#### GIVEN DATA:

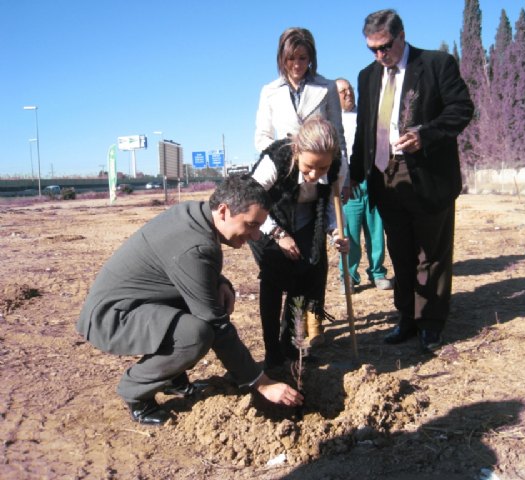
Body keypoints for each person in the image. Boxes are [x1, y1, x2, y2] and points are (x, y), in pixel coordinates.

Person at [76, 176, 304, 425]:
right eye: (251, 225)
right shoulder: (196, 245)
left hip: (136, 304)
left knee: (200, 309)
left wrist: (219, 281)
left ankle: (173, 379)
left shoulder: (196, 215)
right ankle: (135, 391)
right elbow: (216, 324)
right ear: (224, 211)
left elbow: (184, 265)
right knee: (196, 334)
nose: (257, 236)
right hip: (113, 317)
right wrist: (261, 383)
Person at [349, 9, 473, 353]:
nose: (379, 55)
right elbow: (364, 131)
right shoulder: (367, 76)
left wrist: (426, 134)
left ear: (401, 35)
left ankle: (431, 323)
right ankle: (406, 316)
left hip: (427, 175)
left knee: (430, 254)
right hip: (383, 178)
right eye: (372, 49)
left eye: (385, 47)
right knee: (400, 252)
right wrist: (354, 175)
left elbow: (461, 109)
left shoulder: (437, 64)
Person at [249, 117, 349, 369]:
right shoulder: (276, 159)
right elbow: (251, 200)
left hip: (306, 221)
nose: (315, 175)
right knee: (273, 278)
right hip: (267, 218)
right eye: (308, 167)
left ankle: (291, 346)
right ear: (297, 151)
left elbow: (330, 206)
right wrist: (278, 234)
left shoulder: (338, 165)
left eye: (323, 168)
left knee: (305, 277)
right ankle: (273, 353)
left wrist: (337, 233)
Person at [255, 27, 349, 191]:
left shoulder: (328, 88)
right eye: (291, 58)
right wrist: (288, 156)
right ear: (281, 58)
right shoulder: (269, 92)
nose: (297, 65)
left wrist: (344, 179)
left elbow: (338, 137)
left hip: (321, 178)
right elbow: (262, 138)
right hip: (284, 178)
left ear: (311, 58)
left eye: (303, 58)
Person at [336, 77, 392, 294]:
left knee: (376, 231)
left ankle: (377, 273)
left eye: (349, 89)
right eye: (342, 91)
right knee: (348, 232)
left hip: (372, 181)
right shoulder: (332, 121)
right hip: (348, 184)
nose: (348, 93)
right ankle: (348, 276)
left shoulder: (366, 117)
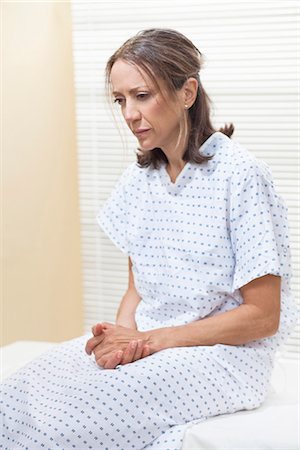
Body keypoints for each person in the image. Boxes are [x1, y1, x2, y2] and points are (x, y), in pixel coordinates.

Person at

* * *

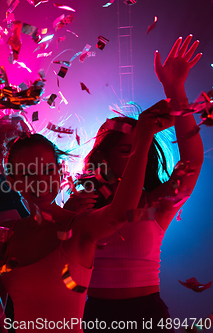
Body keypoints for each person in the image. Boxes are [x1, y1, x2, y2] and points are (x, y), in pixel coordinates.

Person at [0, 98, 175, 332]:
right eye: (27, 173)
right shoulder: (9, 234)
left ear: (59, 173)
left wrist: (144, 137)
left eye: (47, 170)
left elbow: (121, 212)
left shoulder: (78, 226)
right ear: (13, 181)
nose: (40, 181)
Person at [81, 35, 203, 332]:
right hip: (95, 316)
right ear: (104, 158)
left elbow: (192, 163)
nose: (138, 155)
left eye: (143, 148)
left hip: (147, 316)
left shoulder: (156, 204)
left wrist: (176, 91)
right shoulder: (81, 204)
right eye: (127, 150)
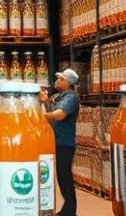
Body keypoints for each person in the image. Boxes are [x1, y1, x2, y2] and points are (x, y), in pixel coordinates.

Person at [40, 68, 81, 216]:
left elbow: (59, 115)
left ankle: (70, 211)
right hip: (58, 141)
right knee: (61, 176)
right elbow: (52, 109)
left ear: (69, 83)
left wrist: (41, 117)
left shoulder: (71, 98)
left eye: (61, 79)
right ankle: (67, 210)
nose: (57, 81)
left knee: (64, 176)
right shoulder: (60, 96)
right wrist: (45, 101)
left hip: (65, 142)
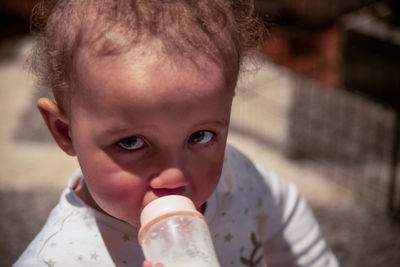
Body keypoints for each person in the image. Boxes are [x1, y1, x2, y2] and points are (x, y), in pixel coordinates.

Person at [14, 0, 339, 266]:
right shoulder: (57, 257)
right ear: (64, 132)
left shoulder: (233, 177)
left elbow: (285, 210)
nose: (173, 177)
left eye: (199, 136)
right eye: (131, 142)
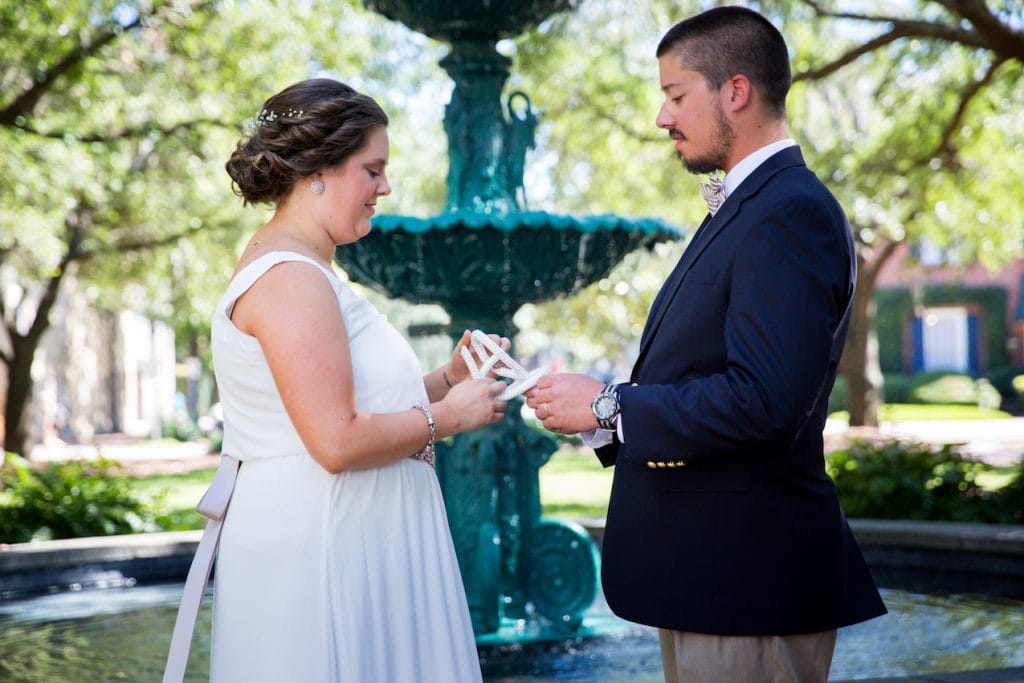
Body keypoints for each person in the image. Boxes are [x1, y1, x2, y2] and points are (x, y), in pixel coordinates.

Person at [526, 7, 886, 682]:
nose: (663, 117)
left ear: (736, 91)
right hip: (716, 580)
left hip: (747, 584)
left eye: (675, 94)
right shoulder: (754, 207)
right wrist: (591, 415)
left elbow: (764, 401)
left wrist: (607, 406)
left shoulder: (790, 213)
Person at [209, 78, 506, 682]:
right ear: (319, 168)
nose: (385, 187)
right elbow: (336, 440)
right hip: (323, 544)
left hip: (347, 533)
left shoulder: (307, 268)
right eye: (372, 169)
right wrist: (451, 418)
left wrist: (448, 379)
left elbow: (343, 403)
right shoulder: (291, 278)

--

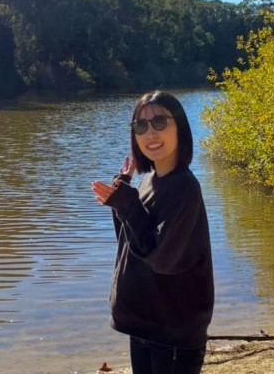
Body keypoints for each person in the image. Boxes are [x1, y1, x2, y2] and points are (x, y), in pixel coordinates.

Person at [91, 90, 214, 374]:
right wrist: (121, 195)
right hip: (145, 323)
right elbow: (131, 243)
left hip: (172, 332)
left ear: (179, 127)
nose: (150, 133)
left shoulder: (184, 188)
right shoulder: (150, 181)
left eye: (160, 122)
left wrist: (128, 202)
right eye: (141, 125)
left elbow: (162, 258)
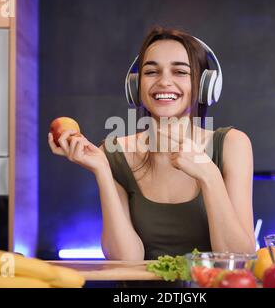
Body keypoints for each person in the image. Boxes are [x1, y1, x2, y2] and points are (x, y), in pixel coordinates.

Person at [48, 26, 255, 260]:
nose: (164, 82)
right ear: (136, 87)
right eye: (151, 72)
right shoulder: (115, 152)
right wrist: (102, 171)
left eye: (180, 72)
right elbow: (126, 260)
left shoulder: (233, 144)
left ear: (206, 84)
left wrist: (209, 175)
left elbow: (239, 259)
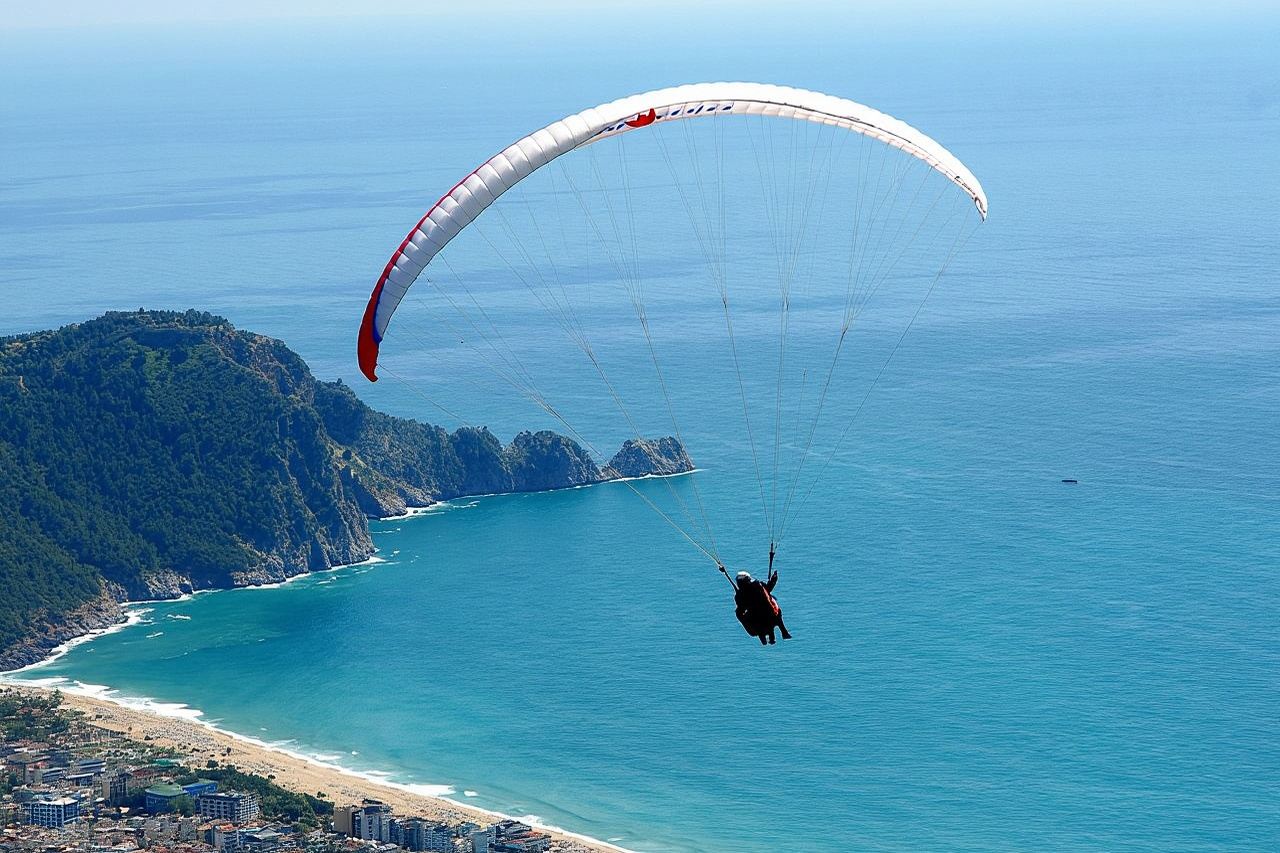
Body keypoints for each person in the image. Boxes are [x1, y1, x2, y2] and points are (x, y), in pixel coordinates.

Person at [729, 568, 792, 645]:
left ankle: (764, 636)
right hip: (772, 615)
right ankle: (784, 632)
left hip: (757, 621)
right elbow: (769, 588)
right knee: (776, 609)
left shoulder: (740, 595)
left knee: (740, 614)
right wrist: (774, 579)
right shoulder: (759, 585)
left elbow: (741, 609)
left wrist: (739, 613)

#### PROBLEM TO WORK ON:
In the records above, find the line with "right ear: (104, 158)" and the line with "right shoulder: (754, 207)"; please transcribe exactly those two lines and all lines between them, omitting any picture.

#### RESPONSE BELOW:
right ear: (104, 158)
left elbow: (192, 163)
nose: (138, 155)
left eye: (143, 148)
left hip: (147, 316)
left shoulder: (156, 204)
left wrist: (176, 91)
right shoulder: (81, 204)
right eye: (127, 150)
Body keypoints for each person in the image. Boxes are [x1, y1, x2, y2] and points are (x, y), in pixel coordinates.

Person at [40, 68, 81, 216]:
left elbow: (59, 115)
left ankle: (70, 211)
right hip: (58, 141)
right knee: (61, 176)
right elbow: (52, 109)
left ear: (69, 83)
left wrist: (41, 117)
left shoulder: (71, 98)
left eye: (61, 79)
right ankle: (67, 210)
nose: (57, 81)
left knee: (64, 176)
right shoulder: (60, 96)
right wrist: (45, 101)
left hip: (65, 142)
Body keypoints for each person in the image. Boxes are [x1, y1, x2, y2] and points are (x, y), in pixel coordinates.

Person at [14, 0, 339, 266]:
right shoulder: (57, 257)
right ear: (64, 132)
left shoulder: (233, 177)
left elbow: (285, 210)
nose: (173, 177)
left eye: (199, 136)
right eye: (131, 142)
Body keypoints for each person in the image. Boxes are [x1, y1, x2, y2] and points are (x, y), in pixel coordinates.

Person at [526, 7, 886, 682]:
nose: (663, 117)
left ear: (736, 91)
right hip: (716, 580)
left hip: (747, 584)
left eye: (675, 94)
right shoulder: (754, 207)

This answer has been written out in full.